Hans Ludwig Jacoby / 16.09.2020

Zentralrat der Juden ? Wie wäre es denn mal mit einem noch zu gründenden Zentralrat der Deutschen ? Oder gibt es die inzwischen nicht mehr ?

K.Bucher / 16.09.2020

Leider kann ich im Moment nichts anderes erkennen als das Die Neuen Nazis nichts aus der Geschichte der Alten Nazis gelernt haben .Ganz im Gegenteil -Thema Nazi Islam Pakt : Bericht vom Focus Ganz passend am 24.12.2017 Hitlers Verhältnis zum Islam Nazis rekrutierten systematisch Moslems – etwa 600.000 kämpften in Hitlers Armeen+++ dann kommen noch Diverse Politiker dazu die der Meinung sind der Islam gehöre zu Deutschland hier Details mit Datumsangabe +++Der Startschuss: Der Islam ist Teil Deutschlands und Europas“, erklärte Schäuble 2006. Dann Christian Wulff im Oktober 2010…der Islam gehört inzwischen auch zu Deutschland. dann gleich weiter : +++Joachim Gauck im Mai 2012 die Muslime, die hier leben, gehören zu Deutschland.+++Und der darf auf keinen Fall fehlen : +++Markus Söder im Mai 2012…„Der Islam ist ein Bestandteil Bayerns.“ (Bayerns damaliger Finanzminister Markus Söder am 30. Mai 2012 bei einem Kulturfest der staatstreuen türkischen Ditib-Gemeinde in einem Nürnberger Festzelt)+++ Dann natürlich der Seehofer +++der Islam gehört zu Deutschland +++ (auch wenn er bald danach wie gewohnt wieder alles dementiert hat . Aber den Ober Vogel hat natürlich mal wieder WER abgeschossen ? Ganz einfach : Kanzlerin Merkel unterstützte Wulff Bundeskanzlerin Angela Merkel (CDU) kam nicht daran vorbei, zu Wulffs Satz Stellung zu nehmen. Bei einer Pressekonferenz mit dem türkischen Ministerpräsidenten Davutoglu im Januar 2015 antwortete sie auf die Frage einer türkischen Journalistin, ob es für Türken und Moslems in Deutschland Anlass zur Beunruhigung gebe: „Von meiner Seite möchte ich sagen, dass unser früherer Bundespräsident Christian Wulff gesagt hat: ,Der Islam gehört zu Deutschland.’ Das ist so; dieser Meinung bin ich auch.“——und jetzt das Unbegreifliche Bild oben was einen jeden noch Normal denkenden sofort dazu veranlasst zu denken da passen Wahrlich 2 Hunde auf die Wurst auf . Und über den Seltsamen Zentralrat schreibe ich besser nichts mehr .

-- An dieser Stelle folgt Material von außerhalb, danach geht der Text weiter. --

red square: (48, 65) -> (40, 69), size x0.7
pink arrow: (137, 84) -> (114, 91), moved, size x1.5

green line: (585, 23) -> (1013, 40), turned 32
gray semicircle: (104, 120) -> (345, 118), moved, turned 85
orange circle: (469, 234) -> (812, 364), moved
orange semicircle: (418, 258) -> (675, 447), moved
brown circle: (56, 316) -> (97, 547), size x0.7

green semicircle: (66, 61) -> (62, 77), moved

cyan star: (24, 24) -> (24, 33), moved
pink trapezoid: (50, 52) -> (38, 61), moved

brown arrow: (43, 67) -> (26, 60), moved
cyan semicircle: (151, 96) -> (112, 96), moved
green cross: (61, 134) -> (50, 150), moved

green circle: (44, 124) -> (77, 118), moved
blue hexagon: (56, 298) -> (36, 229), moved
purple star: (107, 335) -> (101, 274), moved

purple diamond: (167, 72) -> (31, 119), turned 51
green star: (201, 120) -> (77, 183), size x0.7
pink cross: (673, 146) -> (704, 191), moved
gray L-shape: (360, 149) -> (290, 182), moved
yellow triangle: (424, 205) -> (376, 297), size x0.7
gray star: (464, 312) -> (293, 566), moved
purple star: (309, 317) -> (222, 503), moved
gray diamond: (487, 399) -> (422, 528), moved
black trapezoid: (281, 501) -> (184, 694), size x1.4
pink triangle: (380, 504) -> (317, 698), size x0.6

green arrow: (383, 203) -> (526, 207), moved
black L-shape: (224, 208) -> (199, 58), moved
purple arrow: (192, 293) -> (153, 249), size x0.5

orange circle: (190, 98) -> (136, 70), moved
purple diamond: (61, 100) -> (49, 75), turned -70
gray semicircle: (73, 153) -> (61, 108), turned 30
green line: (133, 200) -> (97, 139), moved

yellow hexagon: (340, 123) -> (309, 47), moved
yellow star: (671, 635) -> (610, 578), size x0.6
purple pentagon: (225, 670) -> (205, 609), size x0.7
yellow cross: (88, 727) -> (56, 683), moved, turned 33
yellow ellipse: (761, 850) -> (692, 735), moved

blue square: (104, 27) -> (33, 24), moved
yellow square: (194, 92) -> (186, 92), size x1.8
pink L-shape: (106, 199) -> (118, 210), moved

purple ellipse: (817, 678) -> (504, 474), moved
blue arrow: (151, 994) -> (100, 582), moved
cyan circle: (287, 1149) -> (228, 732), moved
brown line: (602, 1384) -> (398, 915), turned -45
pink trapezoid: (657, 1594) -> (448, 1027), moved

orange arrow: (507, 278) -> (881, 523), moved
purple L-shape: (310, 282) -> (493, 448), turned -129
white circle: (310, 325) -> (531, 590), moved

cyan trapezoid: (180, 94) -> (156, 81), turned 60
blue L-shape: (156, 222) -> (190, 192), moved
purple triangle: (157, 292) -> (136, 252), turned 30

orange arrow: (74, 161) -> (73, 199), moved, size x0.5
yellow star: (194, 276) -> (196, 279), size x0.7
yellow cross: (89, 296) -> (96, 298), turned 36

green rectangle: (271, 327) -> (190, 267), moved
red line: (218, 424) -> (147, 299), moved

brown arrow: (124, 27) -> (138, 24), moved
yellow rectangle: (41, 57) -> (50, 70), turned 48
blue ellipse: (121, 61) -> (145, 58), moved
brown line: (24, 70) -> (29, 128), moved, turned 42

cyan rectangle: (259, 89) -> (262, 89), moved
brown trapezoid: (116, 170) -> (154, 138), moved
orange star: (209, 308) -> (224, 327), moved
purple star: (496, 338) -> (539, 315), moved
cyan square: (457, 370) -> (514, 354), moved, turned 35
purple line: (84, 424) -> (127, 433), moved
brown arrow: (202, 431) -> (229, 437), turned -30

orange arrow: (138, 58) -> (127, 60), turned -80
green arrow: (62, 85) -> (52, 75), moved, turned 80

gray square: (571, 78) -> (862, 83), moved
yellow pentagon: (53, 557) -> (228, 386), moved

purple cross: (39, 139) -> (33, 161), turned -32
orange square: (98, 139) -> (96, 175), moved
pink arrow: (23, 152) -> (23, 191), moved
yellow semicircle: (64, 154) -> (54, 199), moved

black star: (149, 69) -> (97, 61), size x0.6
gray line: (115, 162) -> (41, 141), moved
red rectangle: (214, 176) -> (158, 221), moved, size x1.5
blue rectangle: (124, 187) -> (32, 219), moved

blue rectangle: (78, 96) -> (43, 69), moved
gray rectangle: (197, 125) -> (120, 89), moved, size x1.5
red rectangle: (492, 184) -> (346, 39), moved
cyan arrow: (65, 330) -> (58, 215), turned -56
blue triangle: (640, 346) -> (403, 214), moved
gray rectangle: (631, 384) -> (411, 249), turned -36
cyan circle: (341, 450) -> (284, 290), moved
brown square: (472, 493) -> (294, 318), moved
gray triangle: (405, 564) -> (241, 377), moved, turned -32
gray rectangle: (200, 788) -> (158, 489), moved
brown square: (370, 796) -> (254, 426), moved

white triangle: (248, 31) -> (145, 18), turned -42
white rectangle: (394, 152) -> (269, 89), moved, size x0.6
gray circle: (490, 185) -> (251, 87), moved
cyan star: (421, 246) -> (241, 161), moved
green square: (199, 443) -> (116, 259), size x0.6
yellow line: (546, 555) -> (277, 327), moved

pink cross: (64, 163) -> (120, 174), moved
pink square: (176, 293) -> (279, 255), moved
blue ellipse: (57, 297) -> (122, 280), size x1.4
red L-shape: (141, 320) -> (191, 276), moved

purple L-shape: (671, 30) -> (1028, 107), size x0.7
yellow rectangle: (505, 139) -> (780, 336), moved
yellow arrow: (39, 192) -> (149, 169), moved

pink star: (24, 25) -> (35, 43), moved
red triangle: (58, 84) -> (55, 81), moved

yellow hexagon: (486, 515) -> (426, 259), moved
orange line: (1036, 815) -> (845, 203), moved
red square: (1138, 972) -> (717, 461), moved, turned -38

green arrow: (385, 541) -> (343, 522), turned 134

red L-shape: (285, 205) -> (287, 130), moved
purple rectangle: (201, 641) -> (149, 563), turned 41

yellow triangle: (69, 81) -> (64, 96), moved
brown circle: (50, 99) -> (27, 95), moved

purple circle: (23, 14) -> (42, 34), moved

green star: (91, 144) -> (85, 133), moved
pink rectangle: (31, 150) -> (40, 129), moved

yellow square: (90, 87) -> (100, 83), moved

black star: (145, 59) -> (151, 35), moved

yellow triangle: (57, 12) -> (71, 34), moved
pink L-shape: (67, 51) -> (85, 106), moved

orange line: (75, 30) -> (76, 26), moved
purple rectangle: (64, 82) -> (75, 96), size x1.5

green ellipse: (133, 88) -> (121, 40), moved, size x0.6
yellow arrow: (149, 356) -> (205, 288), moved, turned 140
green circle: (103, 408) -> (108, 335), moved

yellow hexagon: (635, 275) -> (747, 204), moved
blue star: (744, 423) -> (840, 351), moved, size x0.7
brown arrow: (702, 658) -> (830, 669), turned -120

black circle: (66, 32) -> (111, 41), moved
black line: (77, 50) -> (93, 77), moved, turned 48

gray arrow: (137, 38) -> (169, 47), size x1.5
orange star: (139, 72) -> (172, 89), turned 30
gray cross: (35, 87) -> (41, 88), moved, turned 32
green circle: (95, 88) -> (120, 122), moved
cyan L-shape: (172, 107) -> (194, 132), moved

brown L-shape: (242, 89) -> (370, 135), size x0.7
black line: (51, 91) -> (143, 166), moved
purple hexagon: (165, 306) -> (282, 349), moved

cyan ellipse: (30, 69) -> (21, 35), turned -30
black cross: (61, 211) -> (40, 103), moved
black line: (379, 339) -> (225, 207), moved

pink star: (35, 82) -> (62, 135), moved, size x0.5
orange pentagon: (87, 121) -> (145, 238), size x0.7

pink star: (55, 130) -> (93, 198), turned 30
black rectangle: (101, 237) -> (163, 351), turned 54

Wolfgang Rösner / 16.09.2020

Was hindert die jüdische Gemeinde daran, vollständig auszutreten und eine alternative Organisation auf die Beine zu stellen, die sich nicht von der Bundesregierung vereinnahmen läßt? Ich frage mich das wirklich - es ist keine rhethorische Frage!